Josh McCabe looks at people digging the snow off their cars in Boston and sees one of last year's Nobel laureates in economics, Elinor Ostrom:
On-street parking seems like it would be the mother of all tragedies of the commons. This is especially true after it snows. You spend all morning shoveling out your car (especially after the plows have come by and made a 20 foot high snow bank blocking you in) only to have some jerk who didn't even lift a finger come along and take it as soon as you leave. And indeed this happens in some parts of the city but usually only in the commercial districts where people don't park long enough to get snowed in anyways. How do people prevent the tragedy of the commons from happening? Are there violent altercations in the streets? Did the government privatize all the available street parking? Or maybe they instituted a whole slew of regulations on the matter?

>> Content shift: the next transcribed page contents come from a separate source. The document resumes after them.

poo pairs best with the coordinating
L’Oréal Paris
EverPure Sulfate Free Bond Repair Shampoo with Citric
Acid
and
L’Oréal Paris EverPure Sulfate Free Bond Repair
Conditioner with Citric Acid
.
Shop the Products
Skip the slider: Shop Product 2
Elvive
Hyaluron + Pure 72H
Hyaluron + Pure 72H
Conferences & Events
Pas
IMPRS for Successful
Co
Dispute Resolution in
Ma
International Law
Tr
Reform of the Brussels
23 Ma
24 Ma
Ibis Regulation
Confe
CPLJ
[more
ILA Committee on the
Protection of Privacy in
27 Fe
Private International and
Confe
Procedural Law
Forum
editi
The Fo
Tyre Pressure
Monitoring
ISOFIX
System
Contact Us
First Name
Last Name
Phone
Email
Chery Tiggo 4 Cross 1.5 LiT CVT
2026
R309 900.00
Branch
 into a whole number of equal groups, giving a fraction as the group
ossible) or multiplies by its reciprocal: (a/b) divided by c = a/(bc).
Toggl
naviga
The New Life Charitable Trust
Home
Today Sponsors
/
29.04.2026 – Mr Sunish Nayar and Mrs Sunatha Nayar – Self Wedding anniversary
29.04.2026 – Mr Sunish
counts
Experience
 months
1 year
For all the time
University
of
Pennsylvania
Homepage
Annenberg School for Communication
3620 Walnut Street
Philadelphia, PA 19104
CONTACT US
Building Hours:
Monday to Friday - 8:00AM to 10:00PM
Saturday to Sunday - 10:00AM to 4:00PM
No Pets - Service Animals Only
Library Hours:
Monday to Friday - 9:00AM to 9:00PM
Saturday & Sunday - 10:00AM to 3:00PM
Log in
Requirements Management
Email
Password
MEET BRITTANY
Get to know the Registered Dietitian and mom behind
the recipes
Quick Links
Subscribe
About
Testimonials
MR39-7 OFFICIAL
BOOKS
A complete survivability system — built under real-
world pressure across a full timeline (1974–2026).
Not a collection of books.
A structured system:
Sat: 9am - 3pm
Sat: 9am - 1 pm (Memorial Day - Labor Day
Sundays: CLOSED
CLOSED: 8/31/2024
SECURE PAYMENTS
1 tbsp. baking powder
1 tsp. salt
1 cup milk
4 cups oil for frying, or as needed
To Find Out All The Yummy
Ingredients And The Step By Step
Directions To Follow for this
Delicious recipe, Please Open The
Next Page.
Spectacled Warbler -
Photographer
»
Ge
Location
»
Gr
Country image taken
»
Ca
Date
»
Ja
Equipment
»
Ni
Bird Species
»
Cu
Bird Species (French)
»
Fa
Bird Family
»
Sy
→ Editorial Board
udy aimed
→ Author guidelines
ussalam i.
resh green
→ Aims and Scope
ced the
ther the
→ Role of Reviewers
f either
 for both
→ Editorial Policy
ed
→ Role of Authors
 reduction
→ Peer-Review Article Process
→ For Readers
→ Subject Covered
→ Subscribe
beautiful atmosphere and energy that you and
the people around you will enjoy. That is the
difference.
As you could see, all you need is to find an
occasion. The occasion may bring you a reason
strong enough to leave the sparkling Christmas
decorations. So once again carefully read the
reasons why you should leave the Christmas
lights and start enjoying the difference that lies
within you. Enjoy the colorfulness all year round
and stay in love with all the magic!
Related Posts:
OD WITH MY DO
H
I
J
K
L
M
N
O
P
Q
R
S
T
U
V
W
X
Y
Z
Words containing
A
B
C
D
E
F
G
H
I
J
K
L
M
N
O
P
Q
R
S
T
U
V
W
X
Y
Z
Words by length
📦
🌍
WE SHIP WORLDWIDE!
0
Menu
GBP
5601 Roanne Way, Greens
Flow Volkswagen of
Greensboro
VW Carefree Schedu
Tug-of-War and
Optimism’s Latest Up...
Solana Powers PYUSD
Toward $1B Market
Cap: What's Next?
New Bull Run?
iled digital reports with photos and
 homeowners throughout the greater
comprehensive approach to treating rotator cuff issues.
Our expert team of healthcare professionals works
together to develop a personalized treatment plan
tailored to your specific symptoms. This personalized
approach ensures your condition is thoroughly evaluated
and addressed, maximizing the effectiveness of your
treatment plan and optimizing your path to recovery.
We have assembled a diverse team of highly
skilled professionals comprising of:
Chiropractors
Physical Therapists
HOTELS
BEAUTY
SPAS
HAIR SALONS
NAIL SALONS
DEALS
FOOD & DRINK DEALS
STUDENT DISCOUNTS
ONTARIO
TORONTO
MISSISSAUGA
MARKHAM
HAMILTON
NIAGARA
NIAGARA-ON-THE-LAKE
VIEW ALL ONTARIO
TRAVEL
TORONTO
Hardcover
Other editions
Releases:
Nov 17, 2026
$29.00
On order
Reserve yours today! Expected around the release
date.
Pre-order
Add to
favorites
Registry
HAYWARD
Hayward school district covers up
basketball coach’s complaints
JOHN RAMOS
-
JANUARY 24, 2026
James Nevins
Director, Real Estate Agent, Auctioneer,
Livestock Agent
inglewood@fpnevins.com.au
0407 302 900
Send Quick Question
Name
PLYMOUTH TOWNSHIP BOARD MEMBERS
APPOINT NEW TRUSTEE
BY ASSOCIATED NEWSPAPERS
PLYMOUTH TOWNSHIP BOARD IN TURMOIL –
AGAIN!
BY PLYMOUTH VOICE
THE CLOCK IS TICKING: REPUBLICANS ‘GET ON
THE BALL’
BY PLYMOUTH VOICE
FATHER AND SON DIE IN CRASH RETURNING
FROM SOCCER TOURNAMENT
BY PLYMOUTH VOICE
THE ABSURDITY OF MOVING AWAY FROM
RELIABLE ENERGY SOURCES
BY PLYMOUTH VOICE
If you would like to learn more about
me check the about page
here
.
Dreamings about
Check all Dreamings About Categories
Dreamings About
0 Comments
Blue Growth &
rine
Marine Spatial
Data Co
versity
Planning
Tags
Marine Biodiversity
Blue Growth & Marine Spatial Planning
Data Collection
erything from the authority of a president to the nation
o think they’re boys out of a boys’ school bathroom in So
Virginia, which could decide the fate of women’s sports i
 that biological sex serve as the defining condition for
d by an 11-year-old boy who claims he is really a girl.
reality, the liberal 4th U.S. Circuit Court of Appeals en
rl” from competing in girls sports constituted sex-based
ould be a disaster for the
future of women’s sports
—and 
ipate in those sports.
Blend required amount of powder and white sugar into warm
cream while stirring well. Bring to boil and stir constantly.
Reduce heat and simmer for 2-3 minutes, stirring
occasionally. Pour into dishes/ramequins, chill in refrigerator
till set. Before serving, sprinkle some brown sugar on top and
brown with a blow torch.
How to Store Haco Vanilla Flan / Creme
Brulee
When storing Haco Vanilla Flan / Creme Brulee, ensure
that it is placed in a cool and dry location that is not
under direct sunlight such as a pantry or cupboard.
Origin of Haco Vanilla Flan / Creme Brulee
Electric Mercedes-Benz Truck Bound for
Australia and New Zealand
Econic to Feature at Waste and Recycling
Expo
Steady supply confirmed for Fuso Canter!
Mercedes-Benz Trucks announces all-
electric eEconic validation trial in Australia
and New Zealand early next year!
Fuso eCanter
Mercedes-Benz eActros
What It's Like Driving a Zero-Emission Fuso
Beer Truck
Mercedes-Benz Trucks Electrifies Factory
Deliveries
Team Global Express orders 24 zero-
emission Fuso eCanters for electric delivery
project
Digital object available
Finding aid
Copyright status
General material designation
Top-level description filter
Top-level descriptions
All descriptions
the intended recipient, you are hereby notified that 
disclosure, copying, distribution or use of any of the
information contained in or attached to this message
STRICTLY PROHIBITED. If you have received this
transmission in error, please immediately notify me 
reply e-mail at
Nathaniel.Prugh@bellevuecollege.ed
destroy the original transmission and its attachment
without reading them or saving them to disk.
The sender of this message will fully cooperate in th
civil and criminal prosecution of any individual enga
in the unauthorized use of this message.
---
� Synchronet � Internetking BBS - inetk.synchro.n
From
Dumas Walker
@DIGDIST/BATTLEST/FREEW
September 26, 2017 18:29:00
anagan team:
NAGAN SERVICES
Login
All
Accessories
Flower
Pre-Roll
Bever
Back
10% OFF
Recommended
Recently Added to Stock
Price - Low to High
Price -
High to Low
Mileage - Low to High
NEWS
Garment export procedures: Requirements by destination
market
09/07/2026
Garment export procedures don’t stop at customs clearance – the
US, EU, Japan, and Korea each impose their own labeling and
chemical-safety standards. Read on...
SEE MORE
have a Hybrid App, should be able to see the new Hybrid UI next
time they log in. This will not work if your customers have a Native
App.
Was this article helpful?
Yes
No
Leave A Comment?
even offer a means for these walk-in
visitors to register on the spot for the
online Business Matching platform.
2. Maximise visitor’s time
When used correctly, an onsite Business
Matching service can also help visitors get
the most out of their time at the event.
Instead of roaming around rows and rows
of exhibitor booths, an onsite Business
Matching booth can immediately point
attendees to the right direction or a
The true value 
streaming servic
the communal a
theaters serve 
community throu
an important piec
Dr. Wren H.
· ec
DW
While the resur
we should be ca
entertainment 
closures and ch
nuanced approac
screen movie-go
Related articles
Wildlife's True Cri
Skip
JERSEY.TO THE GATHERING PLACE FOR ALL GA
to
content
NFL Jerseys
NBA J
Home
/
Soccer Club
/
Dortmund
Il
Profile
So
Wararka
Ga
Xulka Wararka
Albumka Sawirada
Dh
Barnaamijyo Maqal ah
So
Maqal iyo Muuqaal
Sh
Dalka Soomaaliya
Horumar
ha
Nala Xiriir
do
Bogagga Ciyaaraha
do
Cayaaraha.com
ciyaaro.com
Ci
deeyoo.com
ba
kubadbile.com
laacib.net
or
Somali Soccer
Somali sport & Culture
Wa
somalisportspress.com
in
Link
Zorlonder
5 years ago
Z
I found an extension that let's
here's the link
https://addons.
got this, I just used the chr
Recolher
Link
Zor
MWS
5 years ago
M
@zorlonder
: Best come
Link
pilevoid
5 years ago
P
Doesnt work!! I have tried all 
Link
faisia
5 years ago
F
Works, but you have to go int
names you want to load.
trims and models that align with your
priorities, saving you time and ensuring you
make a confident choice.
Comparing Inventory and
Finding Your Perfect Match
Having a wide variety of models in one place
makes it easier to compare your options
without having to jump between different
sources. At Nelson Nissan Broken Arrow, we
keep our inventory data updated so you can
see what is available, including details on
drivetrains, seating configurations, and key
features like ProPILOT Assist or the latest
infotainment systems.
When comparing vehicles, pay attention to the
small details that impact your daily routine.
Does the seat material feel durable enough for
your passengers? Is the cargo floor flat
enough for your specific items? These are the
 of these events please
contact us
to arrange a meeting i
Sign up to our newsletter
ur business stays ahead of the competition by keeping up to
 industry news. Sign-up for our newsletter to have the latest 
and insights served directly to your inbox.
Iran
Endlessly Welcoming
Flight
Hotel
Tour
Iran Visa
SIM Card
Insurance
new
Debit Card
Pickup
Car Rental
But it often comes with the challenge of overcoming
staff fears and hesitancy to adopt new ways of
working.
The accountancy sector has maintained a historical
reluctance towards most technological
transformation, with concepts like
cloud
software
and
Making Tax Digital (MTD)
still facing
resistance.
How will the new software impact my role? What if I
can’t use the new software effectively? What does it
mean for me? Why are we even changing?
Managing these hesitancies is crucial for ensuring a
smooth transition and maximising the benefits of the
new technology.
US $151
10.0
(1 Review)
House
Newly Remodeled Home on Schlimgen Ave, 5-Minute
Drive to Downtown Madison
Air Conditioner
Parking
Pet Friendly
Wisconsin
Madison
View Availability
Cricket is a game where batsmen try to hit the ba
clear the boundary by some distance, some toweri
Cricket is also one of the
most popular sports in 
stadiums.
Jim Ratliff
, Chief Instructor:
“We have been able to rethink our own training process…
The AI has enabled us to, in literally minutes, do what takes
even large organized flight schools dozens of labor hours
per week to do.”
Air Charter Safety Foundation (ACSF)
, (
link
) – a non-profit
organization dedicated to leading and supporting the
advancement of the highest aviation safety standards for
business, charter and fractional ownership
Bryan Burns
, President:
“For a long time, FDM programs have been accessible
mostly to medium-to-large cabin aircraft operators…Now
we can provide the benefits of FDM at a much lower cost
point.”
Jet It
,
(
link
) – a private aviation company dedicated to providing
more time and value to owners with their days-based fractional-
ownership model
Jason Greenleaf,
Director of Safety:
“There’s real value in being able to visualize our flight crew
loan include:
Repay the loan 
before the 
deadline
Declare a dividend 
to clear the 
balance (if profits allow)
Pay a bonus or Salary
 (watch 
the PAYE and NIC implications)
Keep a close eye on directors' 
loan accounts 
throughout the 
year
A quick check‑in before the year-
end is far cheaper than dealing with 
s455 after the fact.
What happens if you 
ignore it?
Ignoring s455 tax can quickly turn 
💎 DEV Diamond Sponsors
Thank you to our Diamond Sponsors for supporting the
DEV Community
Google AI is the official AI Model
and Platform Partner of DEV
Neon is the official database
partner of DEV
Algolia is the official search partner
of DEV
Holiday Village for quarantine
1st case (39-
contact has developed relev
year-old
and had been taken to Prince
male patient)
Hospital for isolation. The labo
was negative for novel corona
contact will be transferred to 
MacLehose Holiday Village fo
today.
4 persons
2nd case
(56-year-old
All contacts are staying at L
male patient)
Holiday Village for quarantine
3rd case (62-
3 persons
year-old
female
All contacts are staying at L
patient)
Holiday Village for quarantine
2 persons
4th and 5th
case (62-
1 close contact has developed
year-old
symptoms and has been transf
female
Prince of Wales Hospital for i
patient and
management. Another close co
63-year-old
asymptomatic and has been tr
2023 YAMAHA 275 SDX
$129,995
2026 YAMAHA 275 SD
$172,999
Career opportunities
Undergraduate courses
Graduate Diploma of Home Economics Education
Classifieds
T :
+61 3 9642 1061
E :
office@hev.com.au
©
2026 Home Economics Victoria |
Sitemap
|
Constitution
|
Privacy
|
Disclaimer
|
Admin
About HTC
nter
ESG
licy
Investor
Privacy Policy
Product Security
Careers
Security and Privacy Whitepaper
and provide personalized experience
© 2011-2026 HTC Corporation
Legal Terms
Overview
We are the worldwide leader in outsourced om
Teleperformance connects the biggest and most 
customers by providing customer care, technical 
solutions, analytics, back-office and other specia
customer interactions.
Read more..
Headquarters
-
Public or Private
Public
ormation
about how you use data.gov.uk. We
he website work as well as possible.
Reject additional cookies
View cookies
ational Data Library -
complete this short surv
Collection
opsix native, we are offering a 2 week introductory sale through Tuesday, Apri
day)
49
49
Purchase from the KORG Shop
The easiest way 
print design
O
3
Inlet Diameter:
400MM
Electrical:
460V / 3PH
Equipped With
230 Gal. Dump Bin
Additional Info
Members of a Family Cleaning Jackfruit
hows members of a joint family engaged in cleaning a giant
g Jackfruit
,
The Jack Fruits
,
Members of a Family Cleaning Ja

The answer is: none of the above. Winter parking in the city is one of the best examples of what Hayek would call a spontaneous order or Ostrom would call a polycentric system. Public space is privately regulated by something as simple as putting an object in the parking spot after you've moved your car....And depending on what neighborhood you're in, you might just find your mirror missing or your tire slashed if you still decide to steal the spot. There are all sorts of local rules regulating the practice too. For example, you can't save your spot if there was only a few inches of snow on the ground and shoveling out your car once doesn't entitle you to that spot all winter. The rules are usually very local and organic.